I caught up with author Katherine Gilbert, author of quirkily humorous urban fantasy, on the cusp of her latest release. Settle down with a cup of tea to hear all about writer's inspiration and what we love most about our characters.
Hey Katherine! Alright, tell me about your new project.
More in Heaven and Earth is a series of quirkily-humorous urban and contemporary fantasies all set in the same magical universe filled with angels, witches, werewolves, demons, vampires, ghosts, and many other supernatural creatures. They can be read either in order or as stand-alones and will introduce the reader to a variety of fascinating characters throughout its many unique locales.

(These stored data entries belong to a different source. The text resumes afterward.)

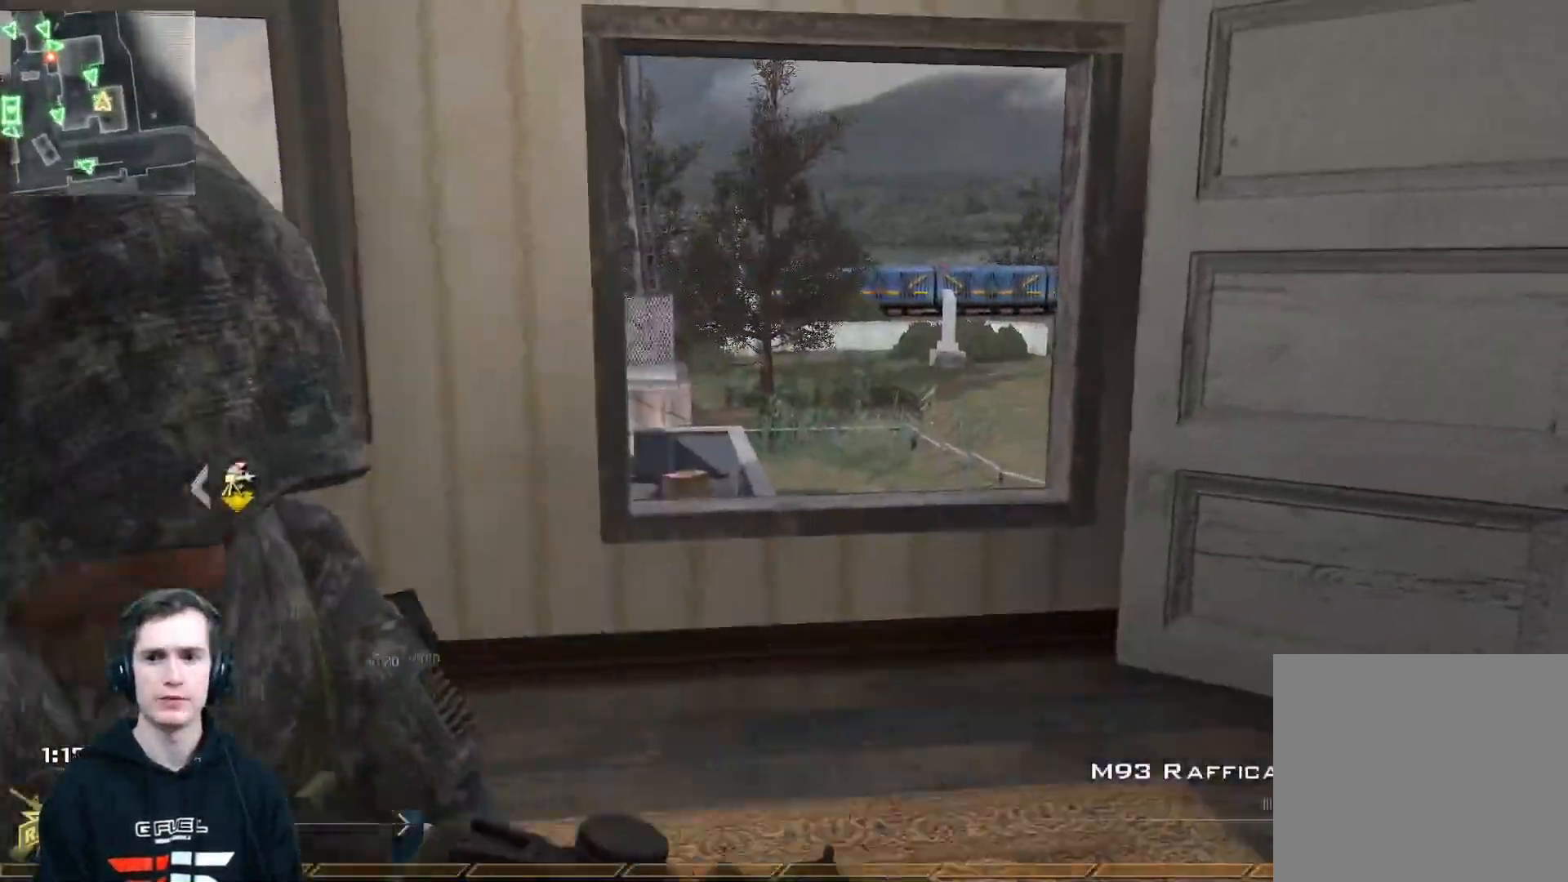
{"buttons": ["L3"], "left_stick": "up", "right_stick": "center", "events": [[33, "Y", "down"], [83, "left_stick", "center"], [150, "Y", "up"], [400, "left_stick", "up-right"], [483, "L3", "down"], [500, "left_stick", "up"]]}
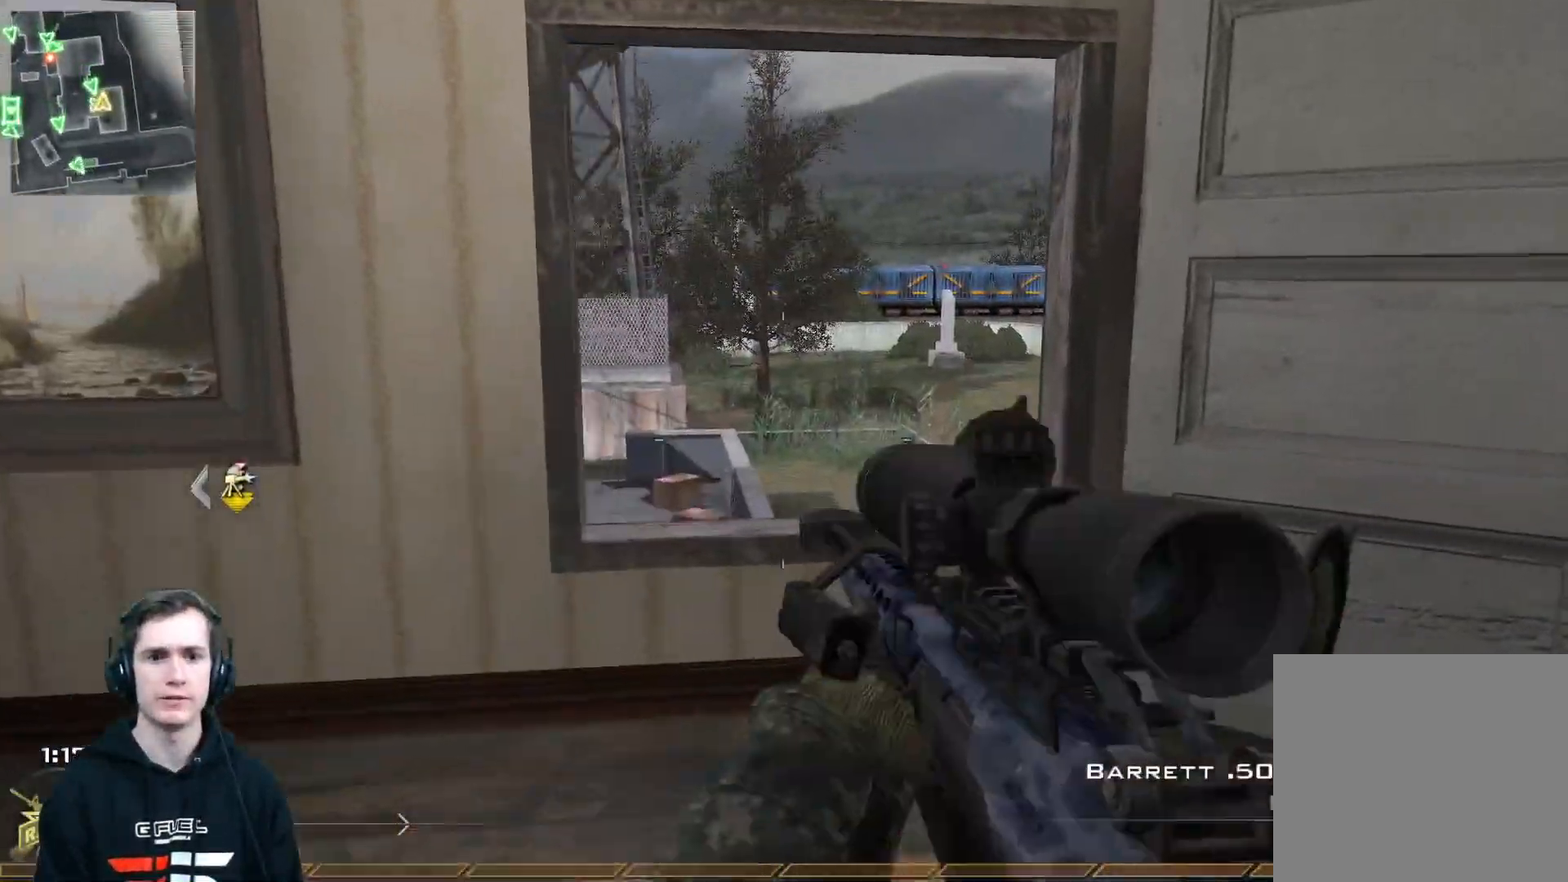
{"buttons": ["R3"], "left_stick": "center", "right_stick": "right", "events": [[134, "A", "down"], [184, "right_stick", "right"], [217, "R3", "down"], [234, "L3", "up"], [250, "A", "up"], [284, "left_stick", "center"]]}
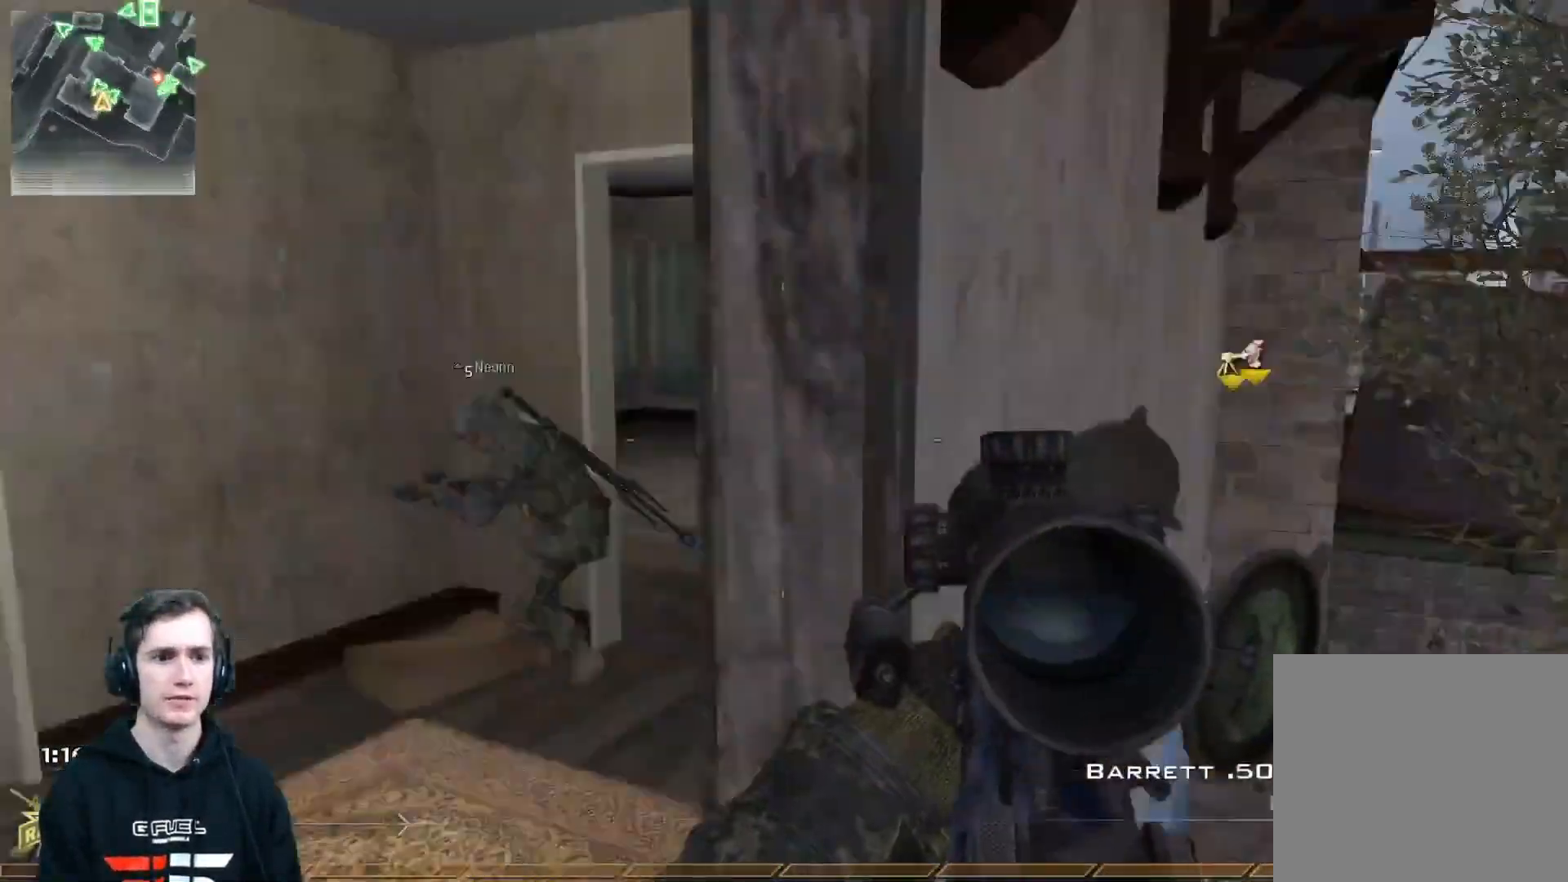
{"buttons": ["X", "R2"], "left_stick": "up", "right_stick": "center", "events": [[333, "left_stick", "up"], [350, "R3", "up"], [433, "R2", "down"], [433, "X", "down"], [433, "right_stick", "center"]]}
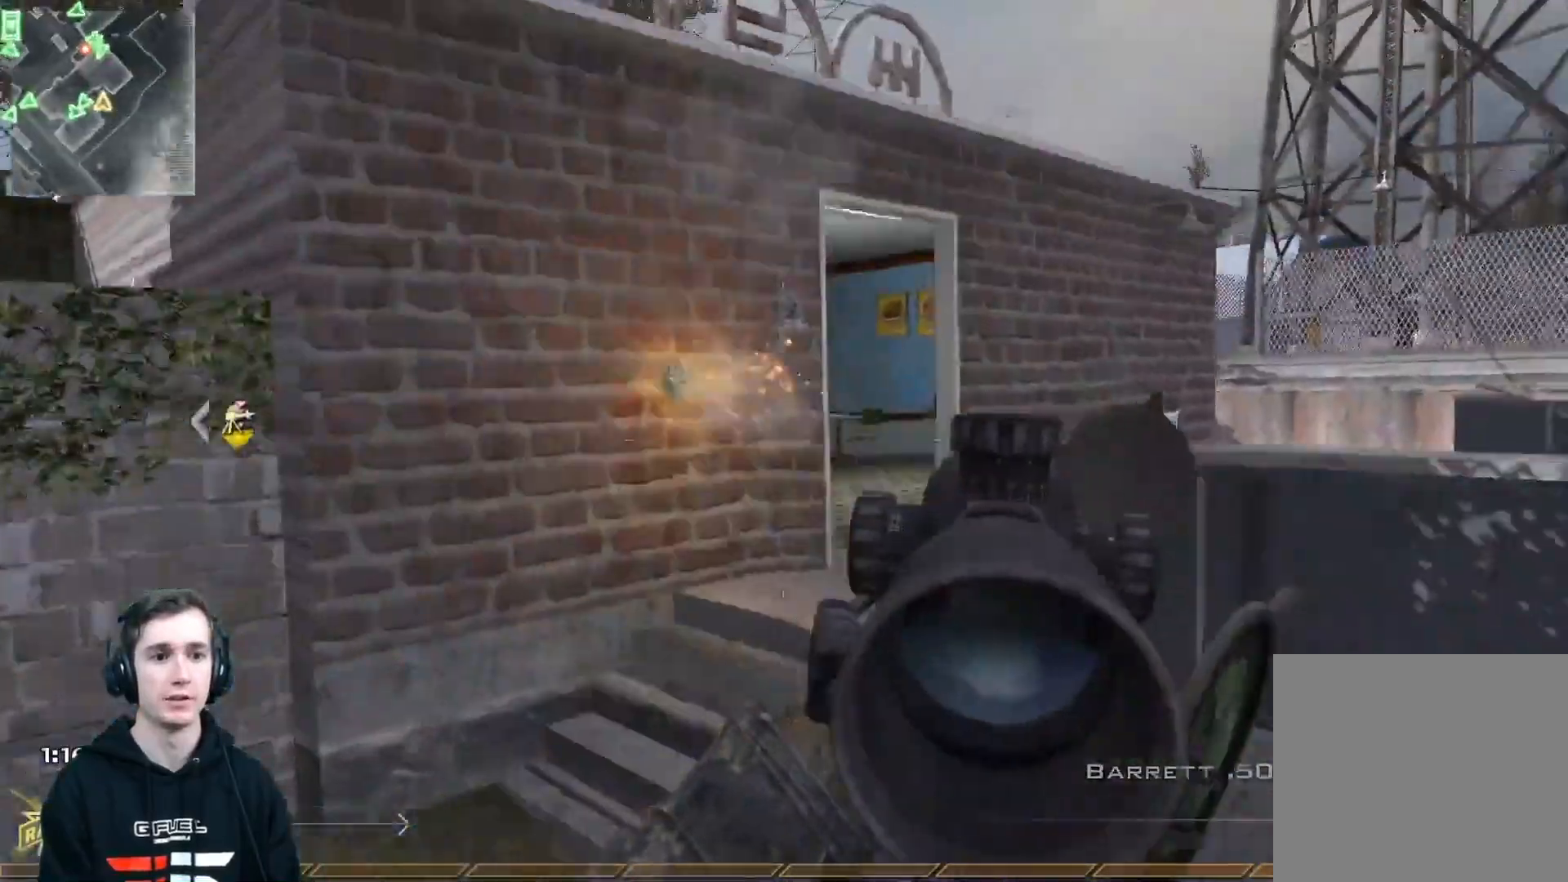
{"buttons": [], "left_stick": "up-left", "right_stick": "center", "events": [[100, "R2", "up"], [100, "X", "up"], [350, "A", "down"], [384, "left_stick", "up-left"], [467, "A", "up"]]}
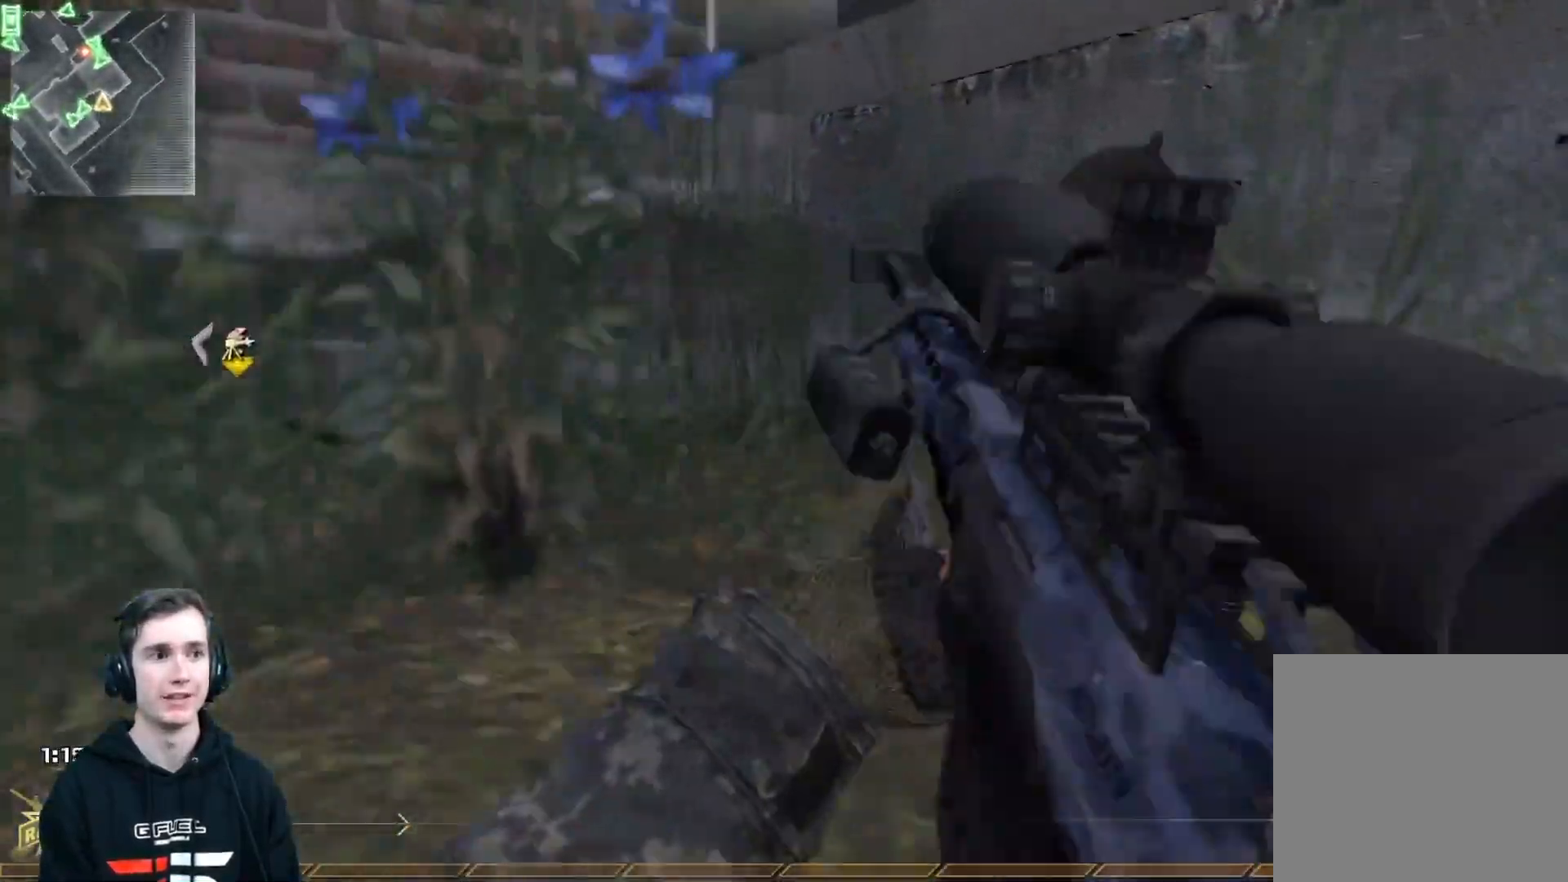
{"buttons": [], "left_stick": "up-left", "right_stick": "center", "events": [[150, "right_stick", "left"], [367, "right_stick", "center"]]}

Quirkily humorous, eh, sounds like we have a lot in common! Tell me more about these settings.
There's an apartment complex for paranormals in a suburb of Atlanta, Georgia (in Protecting the Dead), a paranormal police force solving a mystery in London, England (in Unearthly Remains), a creepy family home which wants to steal the heroine's soul in Charleston, South Carolina (in Moonlight, Magnolias, and Magic), a lightning girl and a nature witch boy who work together to solve a mystery in Jekyll Island and Savannah, Georgia (in Cursed in White), a magical town with too many secrets in a hidden side of Salem, Massachusetts (in A Wild Conversion), and a group of kidnapped angels, gods, and goddesses trying to find a way out of their predicament in an abandoned theater in Washington, DC, with occasional forays to the British Museum and Niagara Falls, Ontario, Canada, among other places (in Children of the Gods).
Where do you get your inspiration?
It varies. A story such as the one in the paranormal apartment complex was actually inspired by going apartment hunting with my sister. The apartment in one of the complexes was just a little too creepy, and, when we asked our guide about the residents, we were told, "Oh, our residents never leave." Somehow, in that apartment, we got the feeling she might be right. Other stories were inspired by bits of dreams which just seemed too fascinating not to start writing and see where they went.
I love how it feels to write my characters as they lead me around where THEY want to go. How about you?
I adore all my characters and love spending time with them. Since I'm a complete "pantser" (rather than a plotter), I have to write to see where the story goes, and I'm often giggling, smiling, shedding a small tear, or occasionally just saying out loud, "Really?!" over where they take me. In the end, the story knows where it's going, even when I'm clueless. I'm just along for the ride.
I'm a pantser too! Or, rather, it feels more like I'm watching or discovering the story as it rolls out around me.
I totally understand the pantser thing. I was just struck over the head by the first scene of a novel I've had the general idea of for a while, but it demanded to be written NOW.
Alright - any tips for writers?
As Toni Morrison once said (not that she at all had my sort of fiction in mind), you should write the stories you want to read. The world in mine often has characters whose pasts were difficult or scarring but who find love, compassion, friendship, and humor in those who truly cherish them and help them heal. It's a world of kindness which exists all too little but one where I'll at least happily spend my mental time.
Children of Gods is out 1st March 2021. I have not been paid for this interview; I just really like Katherine!